Continue the journal entry about filming a video on books bought in 2018, picking up after its last sentence.

• TEXT SECTION:
Start of Block

DIY Overhead shots, Life-Changing Quotes, etc.THE MODERN HIDALGO: Entry_017
Written: Monday. July 22, 2019.
I was debating on whether or not I should do a journal entry for today. Guess I am…
The reason why I was debating was because I had spent the whole day editing a video that I just recorded awhile ago. So you could just imagine that I’m pushing myself to release some inner energy I’ve got stored up inside me when it comes to these kinds of situations.
I didn’t get to exercise. Or I didn’t choose to exercise today, because that might’ve caused me to not get a video done for the day.
I shot a video of me talking about the books I’ve bought in 2018. Why I only did that now was because I only managed to man up and do it until now. I think that’s the only explanation I need to say.
Cause I’ve had the idea of talking about my 2018 books for awhile. But I always tossed it out of the bag, because I just didn’t think that I had the right setup for it yet, as to how I envisioned shooting the video.

End of Block

• AVAILABLE DATA:
Start of Block

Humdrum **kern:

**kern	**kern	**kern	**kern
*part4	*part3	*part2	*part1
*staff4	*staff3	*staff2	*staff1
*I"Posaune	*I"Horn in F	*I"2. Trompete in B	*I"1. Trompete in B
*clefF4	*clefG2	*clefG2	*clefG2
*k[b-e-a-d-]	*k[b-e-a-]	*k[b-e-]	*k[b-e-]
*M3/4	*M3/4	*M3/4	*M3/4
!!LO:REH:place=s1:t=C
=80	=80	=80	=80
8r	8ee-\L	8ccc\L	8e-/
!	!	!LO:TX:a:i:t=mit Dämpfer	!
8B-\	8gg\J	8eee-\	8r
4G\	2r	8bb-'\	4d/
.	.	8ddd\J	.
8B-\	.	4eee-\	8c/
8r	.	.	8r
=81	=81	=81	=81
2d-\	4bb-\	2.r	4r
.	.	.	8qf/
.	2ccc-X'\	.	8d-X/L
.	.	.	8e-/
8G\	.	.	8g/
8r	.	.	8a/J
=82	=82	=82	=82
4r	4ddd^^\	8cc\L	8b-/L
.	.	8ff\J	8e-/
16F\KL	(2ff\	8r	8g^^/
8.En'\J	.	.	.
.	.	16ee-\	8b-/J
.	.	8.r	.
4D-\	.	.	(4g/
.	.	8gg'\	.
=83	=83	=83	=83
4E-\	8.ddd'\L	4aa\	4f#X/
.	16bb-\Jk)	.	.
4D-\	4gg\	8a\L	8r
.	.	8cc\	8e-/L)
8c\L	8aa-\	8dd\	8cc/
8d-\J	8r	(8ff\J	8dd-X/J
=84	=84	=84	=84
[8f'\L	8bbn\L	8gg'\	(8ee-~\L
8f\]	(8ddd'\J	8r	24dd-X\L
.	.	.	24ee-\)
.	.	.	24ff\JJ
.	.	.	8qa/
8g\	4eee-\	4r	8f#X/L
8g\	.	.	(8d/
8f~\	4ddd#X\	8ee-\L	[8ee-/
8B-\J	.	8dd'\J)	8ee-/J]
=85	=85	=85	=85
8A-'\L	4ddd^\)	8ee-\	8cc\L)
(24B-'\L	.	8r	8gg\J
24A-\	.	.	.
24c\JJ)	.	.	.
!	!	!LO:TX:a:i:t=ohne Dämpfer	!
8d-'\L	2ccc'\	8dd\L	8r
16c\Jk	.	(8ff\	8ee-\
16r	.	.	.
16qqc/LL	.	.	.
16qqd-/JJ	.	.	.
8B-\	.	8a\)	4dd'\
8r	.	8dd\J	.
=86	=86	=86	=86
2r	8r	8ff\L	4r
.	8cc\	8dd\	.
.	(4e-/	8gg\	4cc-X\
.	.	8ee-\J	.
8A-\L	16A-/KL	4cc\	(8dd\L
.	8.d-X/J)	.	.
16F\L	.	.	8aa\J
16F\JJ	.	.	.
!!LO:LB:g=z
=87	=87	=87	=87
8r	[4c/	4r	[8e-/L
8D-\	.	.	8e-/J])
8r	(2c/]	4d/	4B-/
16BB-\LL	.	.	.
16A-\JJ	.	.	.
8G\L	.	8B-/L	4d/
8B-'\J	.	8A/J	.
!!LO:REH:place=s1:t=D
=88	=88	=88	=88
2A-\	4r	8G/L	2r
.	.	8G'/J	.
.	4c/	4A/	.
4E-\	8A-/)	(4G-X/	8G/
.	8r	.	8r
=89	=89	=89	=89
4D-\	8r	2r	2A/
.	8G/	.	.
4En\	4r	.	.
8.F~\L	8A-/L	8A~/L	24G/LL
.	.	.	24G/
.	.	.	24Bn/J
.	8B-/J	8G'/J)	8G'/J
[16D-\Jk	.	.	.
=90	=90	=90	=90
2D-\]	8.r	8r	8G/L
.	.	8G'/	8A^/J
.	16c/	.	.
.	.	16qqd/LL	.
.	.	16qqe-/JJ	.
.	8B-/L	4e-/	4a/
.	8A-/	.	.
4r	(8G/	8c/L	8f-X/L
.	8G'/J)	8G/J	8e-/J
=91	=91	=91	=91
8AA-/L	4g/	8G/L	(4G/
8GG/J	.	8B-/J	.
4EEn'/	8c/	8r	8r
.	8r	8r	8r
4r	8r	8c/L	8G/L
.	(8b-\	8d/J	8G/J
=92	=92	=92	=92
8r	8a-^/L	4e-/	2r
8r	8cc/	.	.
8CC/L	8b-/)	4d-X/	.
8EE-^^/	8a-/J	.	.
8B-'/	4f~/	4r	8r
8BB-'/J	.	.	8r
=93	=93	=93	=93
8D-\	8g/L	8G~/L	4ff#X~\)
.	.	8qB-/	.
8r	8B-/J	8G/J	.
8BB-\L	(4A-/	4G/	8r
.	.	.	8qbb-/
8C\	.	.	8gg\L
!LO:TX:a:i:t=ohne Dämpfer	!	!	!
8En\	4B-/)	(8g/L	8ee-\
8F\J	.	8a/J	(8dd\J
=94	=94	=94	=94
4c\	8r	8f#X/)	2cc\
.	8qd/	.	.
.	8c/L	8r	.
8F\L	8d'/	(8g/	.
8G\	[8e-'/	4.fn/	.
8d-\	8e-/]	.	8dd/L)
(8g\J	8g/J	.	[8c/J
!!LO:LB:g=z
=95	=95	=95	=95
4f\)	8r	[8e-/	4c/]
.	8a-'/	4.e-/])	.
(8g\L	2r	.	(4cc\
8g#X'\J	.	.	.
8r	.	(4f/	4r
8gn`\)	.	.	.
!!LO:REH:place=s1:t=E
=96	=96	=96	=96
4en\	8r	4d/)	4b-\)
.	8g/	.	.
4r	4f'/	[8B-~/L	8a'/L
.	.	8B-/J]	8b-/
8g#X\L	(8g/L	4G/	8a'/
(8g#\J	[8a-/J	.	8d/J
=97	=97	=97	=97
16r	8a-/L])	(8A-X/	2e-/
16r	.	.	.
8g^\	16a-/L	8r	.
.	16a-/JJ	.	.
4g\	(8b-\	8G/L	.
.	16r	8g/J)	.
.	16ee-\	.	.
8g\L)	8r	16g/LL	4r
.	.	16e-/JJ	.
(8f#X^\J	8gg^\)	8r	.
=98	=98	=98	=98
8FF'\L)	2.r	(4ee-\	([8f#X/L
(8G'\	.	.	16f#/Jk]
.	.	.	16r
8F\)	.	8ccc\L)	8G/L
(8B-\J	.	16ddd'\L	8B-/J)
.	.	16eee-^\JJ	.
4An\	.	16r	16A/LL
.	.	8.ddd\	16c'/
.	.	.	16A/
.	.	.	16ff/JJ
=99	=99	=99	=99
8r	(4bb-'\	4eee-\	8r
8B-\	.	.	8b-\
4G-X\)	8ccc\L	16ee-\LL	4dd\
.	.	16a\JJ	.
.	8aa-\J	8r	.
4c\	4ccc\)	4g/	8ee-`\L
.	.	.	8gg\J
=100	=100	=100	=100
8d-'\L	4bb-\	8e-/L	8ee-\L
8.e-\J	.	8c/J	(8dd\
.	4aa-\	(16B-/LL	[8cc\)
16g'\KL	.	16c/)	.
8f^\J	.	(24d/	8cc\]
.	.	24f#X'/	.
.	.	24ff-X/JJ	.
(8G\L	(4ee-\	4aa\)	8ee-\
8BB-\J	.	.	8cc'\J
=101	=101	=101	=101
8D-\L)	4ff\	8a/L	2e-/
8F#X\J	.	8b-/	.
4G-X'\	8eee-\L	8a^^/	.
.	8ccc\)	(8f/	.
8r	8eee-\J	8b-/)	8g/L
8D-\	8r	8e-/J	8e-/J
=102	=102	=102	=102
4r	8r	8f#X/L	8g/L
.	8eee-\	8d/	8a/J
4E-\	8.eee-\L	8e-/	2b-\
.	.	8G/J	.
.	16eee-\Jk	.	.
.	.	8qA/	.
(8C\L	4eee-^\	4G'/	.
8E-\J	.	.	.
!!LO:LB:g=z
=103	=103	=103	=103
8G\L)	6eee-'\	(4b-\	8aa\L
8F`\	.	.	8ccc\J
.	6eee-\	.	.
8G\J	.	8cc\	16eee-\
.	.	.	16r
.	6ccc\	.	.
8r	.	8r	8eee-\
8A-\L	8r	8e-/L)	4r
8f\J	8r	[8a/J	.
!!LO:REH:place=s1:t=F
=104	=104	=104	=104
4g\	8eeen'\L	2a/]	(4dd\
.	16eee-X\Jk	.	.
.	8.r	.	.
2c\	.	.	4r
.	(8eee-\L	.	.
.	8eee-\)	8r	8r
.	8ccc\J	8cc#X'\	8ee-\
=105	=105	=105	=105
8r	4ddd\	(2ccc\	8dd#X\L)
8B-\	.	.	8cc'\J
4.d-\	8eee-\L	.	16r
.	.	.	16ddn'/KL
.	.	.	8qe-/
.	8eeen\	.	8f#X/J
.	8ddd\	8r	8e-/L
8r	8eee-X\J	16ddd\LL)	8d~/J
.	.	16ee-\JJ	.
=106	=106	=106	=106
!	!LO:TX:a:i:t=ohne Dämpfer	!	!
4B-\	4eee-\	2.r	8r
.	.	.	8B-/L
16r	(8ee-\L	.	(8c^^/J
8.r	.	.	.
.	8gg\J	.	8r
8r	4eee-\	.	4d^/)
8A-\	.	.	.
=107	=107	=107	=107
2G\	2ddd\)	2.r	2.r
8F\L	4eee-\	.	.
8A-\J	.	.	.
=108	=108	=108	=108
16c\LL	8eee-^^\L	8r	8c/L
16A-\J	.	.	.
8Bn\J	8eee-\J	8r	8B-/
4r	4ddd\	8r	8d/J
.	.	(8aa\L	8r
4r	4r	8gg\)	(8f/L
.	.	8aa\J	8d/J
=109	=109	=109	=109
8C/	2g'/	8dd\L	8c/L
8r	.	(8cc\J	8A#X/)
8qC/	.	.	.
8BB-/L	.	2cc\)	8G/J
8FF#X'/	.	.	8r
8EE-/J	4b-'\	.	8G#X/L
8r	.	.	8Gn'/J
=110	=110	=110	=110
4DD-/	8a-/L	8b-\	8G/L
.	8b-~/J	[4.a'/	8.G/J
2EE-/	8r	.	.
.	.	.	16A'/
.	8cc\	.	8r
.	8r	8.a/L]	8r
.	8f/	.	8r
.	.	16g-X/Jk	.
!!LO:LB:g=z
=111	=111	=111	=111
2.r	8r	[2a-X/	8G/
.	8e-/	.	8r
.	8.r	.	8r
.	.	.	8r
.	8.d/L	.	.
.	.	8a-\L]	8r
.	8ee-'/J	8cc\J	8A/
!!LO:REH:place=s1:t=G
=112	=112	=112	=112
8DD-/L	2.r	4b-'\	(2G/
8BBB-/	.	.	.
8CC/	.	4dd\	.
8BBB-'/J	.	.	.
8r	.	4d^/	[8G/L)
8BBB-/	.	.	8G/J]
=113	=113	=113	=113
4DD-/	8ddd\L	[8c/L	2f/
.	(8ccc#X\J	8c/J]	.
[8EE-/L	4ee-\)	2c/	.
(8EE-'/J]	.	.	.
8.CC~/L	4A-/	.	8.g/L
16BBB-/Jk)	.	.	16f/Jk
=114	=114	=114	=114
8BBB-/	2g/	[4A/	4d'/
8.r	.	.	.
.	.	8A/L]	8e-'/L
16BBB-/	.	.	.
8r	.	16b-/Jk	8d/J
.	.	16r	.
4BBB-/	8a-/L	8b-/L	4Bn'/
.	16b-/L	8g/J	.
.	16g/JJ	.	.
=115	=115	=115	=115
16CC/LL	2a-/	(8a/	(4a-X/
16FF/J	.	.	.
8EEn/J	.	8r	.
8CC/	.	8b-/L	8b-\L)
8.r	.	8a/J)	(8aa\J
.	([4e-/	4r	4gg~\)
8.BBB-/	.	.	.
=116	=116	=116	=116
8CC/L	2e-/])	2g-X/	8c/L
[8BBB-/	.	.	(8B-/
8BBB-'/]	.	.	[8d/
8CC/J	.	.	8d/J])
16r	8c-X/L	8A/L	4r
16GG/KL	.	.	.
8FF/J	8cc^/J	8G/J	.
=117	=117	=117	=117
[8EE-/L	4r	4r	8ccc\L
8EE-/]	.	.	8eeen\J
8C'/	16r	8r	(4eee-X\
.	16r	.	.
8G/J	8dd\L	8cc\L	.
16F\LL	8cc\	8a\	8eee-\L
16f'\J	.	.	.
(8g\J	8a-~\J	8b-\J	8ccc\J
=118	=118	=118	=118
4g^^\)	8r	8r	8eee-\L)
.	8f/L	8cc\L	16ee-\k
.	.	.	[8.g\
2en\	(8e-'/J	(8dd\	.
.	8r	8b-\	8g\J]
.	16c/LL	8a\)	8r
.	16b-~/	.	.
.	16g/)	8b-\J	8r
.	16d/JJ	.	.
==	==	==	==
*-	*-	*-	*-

End of Block

• ANSWER BOX:
See, in my head, I always imagined doing that sort of video with a kind of setup where I could place my shooting camera on an over-head mount. So that I could shoot over-head or flat-lay shots of the various books that I was gonna show on the video.
example of an overhead setup.
But I don’t have that kind of setup. I only honestly have a decent tripod that could capture a somewhat slanted angle, rather than a flat-lay.
I wanted the video to look polished, like it was very professional looking. And that’s what got me to not doing the video. Because I wanted it to be perfect. Or at least, my head was imagining it to be this perfect & polished video.
It was only a few days ago, that I decided to just screw that idea, and go for it head-first. Which means, to just go ahead and get the idea out there. Get the work done, even if it looks mediocre.
Because good enough is better than nothing.What that means is that, we, as human beings, tend to always think that everything should be this, everything should be that. We’re always controlled by our expectations, that sometimes we neglect doing the things we want to do, only because we see that we can’t do it. Or at least can’t do it in such a way that we see it as. Like thinking of climbing mount Everest, versus climbing an indoor rock-climbing wall.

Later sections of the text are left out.